[[ INPUT DATA open ]]

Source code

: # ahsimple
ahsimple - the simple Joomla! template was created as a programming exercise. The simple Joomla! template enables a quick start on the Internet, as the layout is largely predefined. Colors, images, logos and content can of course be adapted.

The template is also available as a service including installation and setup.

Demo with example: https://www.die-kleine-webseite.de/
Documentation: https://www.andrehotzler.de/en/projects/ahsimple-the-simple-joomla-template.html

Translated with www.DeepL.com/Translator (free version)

[[ INPUT DATA closed ]]
[[ INPUT DATA open ]]

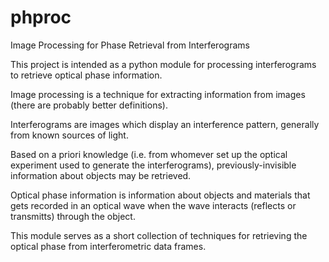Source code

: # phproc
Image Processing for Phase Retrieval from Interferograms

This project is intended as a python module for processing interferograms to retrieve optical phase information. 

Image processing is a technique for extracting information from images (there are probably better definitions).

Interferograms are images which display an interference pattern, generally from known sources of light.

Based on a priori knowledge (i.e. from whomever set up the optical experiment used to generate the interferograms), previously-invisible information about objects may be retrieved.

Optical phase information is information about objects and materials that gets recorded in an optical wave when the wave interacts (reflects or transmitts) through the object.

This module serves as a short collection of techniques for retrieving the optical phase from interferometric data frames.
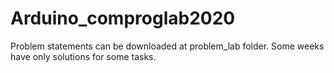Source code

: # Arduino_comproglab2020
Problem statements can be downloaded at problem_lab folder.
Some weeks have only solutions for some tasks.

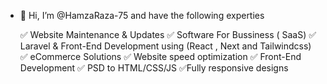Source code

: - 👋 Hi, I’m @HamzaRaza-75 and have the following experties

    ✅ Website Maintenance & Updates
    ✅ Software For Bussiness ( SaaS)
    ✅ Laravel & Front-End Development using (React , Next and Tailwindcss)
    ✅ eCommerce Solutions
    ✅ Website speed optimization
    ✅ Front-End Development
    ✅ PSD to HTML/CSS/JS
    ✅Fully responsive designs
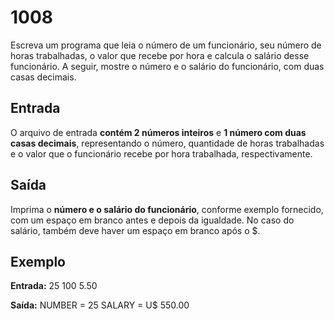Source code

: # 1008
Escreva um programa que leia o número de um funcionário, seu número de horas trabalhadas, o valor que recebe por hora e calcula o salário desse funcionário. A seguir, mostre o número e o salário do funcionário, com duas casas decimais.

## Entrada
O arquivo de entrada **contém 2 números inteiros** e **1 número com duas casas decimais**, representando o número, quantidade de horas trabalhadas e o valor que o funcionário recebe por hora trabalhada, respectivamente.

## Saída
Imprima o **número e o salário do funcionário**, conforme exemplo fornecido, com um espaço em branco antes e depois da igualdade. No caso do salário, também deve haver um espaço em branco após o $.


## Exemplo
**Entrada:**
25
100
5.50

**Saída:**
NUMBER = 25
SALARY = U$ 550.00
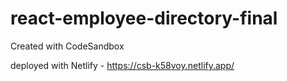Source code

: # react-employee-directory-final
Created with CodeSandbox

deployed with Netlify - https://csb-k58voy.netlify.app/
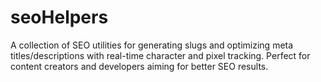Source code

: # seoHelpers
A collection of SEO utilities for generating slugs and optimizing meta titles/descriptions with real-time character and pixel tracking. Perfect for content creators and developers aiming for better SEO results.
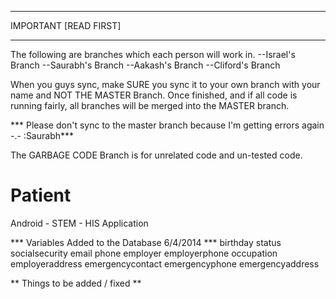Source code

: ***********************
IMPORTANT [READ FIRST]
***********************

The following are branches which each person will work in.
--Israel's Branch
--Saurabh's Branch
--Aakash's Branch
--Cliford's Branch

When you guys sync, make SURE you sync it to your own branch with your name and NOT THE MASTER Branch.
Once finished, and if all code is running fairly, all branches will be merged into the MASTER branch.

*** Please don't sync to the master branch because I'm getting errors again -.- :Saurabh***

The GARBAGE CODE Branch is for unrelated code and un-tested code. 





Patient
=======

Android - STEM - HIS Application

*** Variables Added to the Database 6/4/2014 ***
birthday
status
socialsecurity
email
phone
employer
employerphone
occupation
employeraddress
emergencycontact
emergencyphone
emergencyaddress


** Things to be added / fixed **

[[ INPUT DATA closed ]]
[[ INPUT DATA open ]]

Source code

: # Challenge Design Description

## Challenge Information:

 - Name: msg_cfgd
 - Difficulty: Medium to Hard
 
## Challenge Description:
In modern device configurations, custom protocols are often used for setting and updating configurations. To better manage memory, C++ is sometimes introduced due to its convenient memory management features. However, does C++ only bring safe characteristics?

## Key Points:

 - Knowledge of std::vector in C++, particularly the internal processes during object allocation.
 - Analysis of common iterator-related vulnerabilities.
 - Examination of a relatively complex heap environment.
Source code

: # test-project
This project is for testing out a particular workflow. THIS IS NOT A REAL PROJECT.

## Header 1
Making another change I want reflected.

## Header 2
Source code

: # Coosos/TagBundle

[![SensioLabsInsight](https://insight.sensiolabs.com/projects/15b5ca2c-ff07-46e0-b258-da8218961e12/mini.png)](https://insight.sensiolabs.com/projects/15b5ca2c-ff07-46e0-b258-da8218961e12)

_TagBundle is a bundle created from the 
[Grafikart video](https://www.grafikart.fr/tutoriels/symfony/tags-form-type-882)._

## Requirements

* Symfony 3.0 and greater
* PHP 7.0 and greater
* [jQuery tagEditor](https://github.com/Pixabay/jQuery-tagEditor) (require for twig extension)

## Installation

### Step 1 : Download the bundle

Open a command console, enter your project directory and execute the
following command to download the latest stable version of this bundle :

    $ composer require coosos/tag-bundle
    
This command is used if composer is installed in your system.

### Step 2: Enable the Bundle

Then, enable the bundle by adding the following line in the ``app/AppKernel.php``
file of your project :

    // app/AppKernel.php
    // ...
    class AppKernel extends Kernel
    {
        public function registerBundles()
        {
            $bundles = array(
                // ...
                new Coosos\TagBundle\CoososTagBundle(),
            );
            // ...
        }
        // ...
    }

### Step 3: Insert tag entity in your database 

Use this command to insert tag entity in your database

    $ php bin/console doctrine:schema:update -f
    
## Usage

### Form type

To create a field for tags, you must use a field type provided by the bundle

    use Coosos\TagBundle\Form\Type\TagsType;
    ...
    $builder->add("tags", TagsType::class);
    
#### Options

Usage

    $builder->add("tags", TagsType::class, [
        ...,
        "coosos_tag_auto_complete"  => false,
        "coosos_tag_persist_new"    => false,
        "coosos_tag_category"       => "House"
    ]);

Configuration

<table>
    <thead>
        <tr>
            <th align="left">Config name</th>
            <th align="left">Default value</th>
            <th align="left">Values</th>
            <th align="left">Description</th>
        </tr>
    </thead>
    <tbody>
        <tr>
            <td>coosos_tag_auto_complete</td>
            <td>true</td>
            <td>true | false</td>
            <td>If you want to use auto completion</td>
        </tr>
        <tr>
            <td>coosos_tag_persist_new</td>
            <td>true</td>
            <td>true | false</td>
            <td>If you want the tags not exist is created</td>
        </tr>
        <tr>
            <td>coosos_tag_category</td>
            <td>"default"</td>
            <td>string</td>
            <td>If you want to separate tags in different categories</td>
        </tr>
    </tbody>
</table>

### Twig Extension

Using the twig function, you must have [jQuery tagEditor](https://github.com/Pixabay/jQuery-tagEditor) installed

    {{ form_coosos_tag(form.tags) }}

[[ INPUT DATA closed ]]

## THE TASK
Look for the string "salário" in the entries above. Copy every line that has it.

## ANSWER SPACE
Escreva um programa que leia o número de um funcionário, seu número de horas trabalhadas, o valor que recebe por hora e calcula o salário desse funcionário. A seguir, mostre o número e o salário do funcionário, com duas casas decimais.
Imprima o **número e o salário do funcionário**, conforme exemplo fornecido, com um espaço em branco antes e depois da igualdade. No caso do salário, também deve haver um espaço em branco após o $.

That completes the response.